Held by Nathan Connolly
NATHAN CONNOLLY writes about the interplay between racism, capitalism, politics, and the built environment in the twentieth century. His work pays special attention to people’s overlapping understandings of property rights and civil rights in the United States and the wider Americas.
His first book, A World More Concrete: Real Estate and the Remaking of Jim Crow South Florida, received, among other awards, the 2015 Liberty Legacy Foundation Book Award from the Organization of American Historians and the 2014 Kenneth T. Jackson Book Award from the Urban History Association. The book resuscitates older discussions of racism’s profitability by treating Jim Crow segregation in Greater Miami as a variation on the colonial and postcolonial practices afflicting tropical populations around the world. A World More Concrete also highlights never-before-seen conflicts between tenants, urban landlords, homeowners, politicians, and property managers over how best to profit from Native Americans, Caribbean migrants, working-class whites, and the black poor.

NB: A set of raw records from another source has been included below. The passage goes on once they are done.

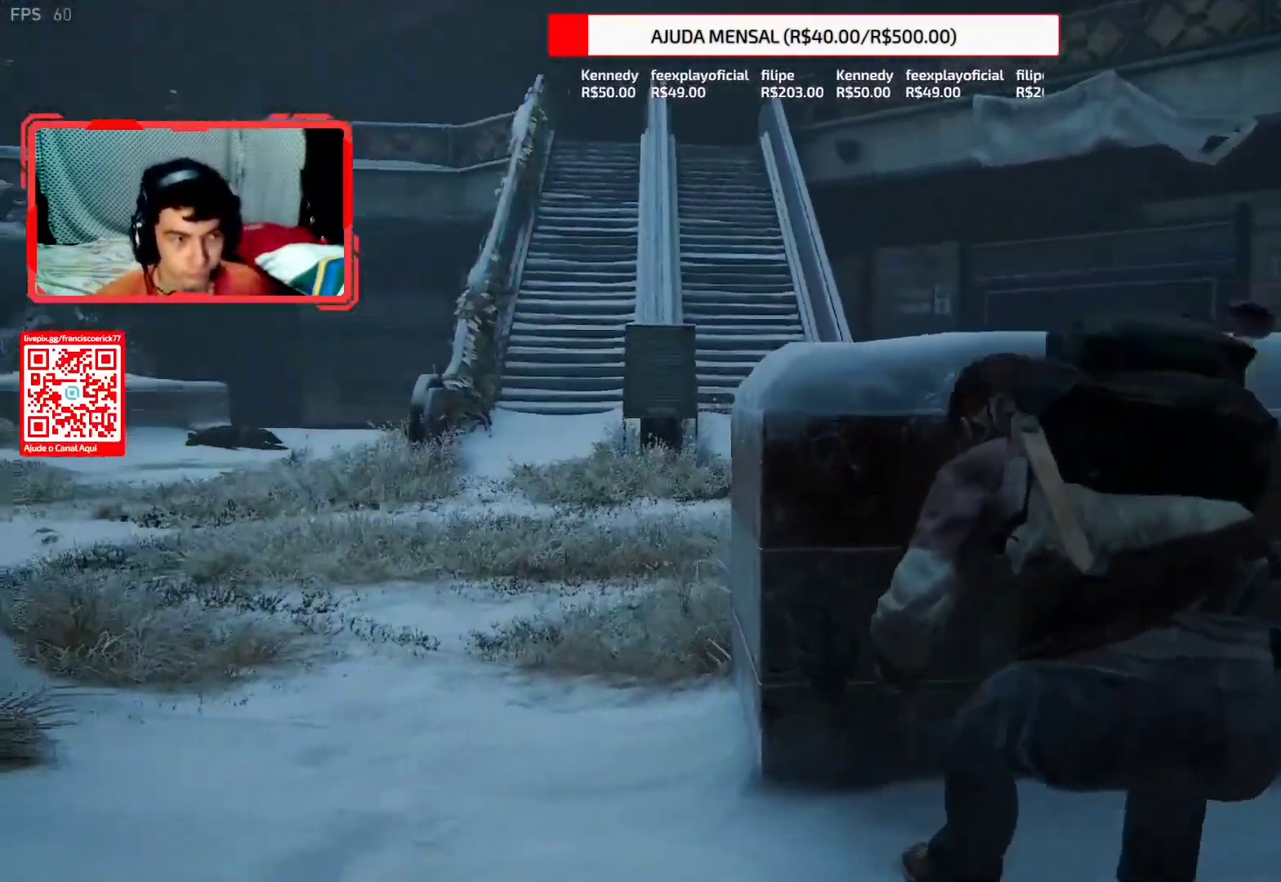
{"buttons": ["L2"], "left_stick": "down-right", "right_stick": "down-right", "events": [[317, "left_stick", "down"], [367, "right_stick", "down-right"], [450, "left_stick", "down-right"], [467, "L2", "down"]]}
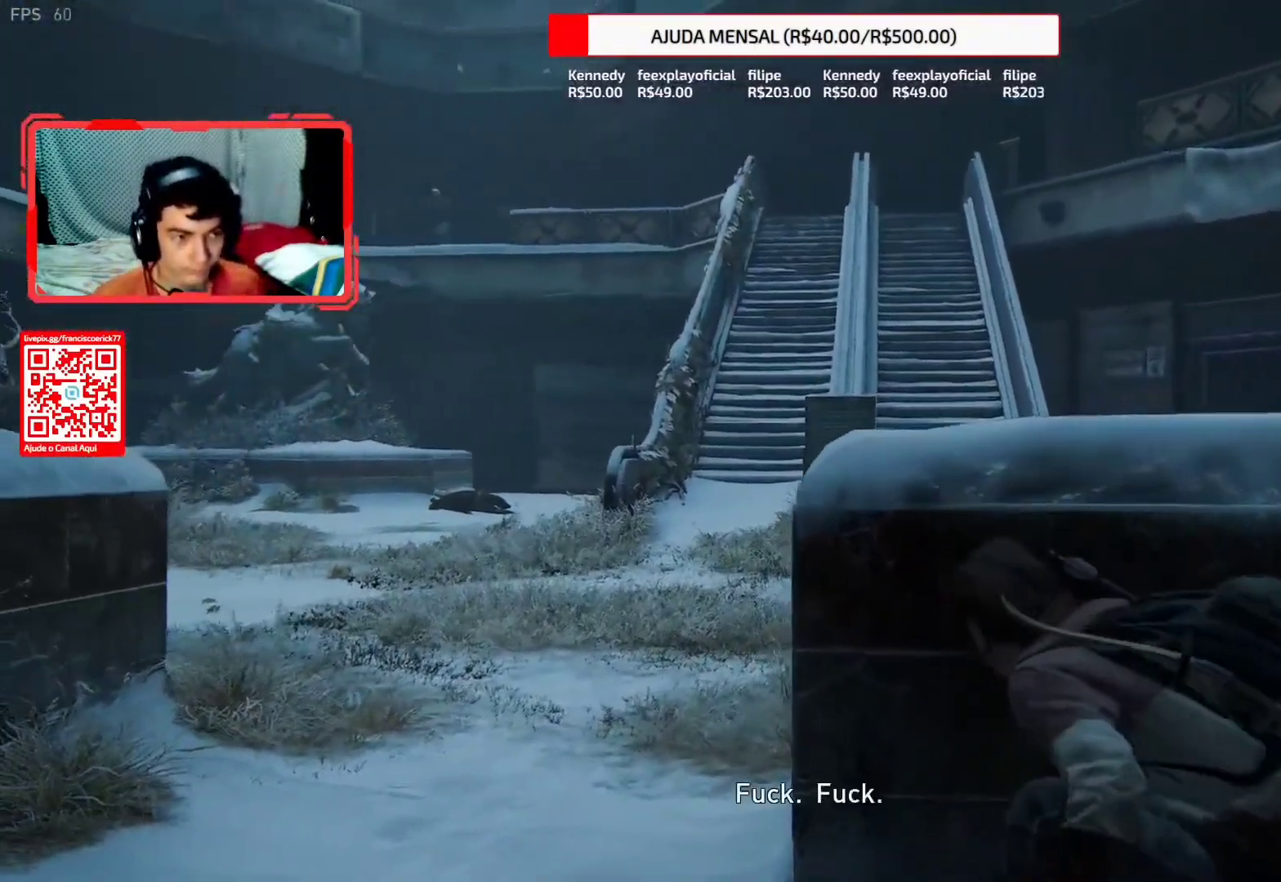
{"buttons": ["L2"], "left_stick": "down-right", "right_stick": "down-right", "events": []}
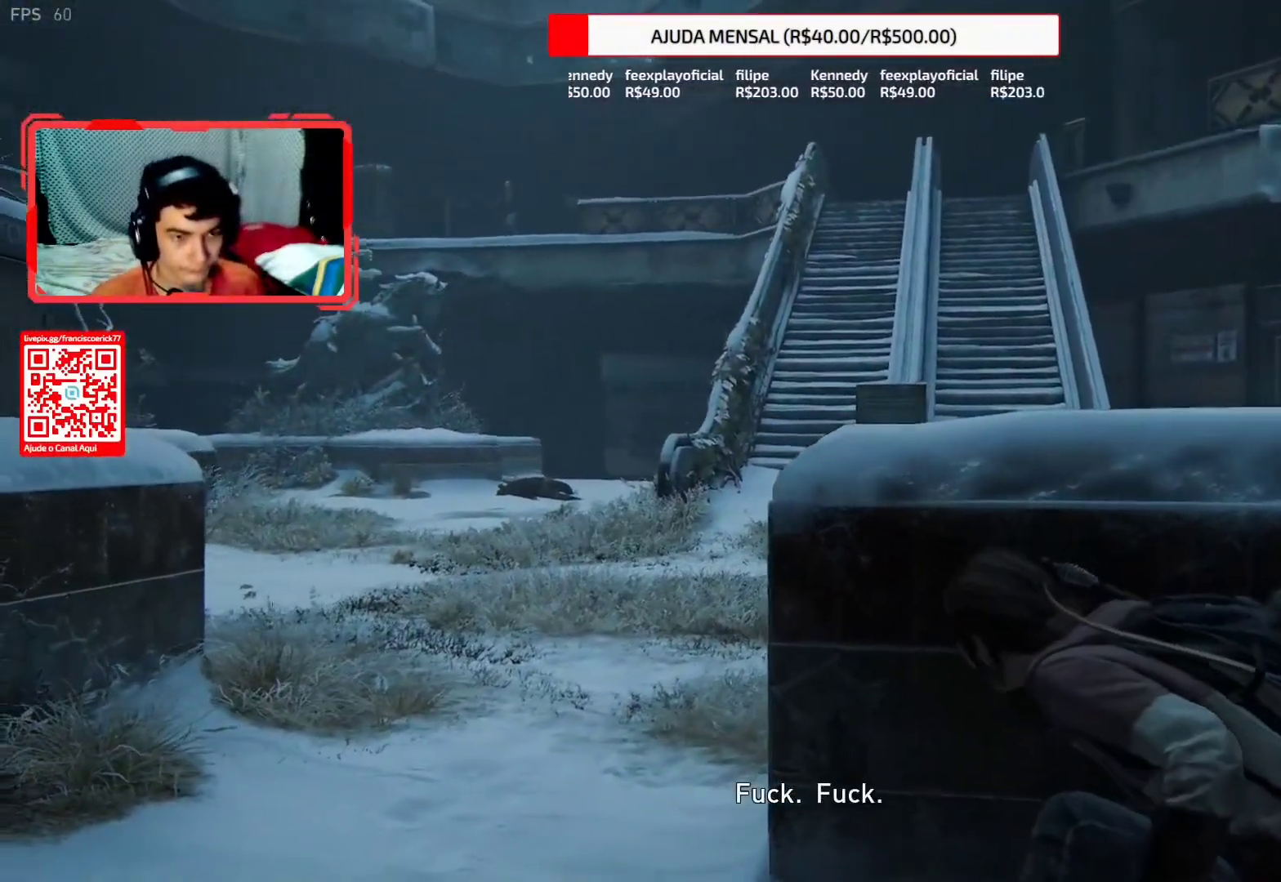
{"buttons": ["L2"], "left_stick": "down-right", "right_stick": "down-right", "events": []}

He is advancing, at present, two new book-length projects. The first is Four Daughters: An America Story. This collective biography covers three generations of a single family, following the lives of four women of color whose forbearers migrated from the Caribbean to the United States by way of Britain between the 1930s and 1990s. A genuinely Atlantic history, Four Daughters explores how immigrants of color and their children defined success in America during and after second-wave feminism, the civil rights movement, “right to work” politics, and the War on Drugs. His other book project expands on the intimate scale of Four Daughters to assess and synthesize broader trends, patterns, and processes. Black Capitalism: The “Negro Problem” and the American Economy offers the first sweeping account of how black economic success shaped the way Americans and immigrants understood the possibilities offered by capitalism in the United States. Apart from publishing in scholarly venues, Professor Connolly contributes frequently to public debates, including commentary for the New York Times and on various radio and television news outlets.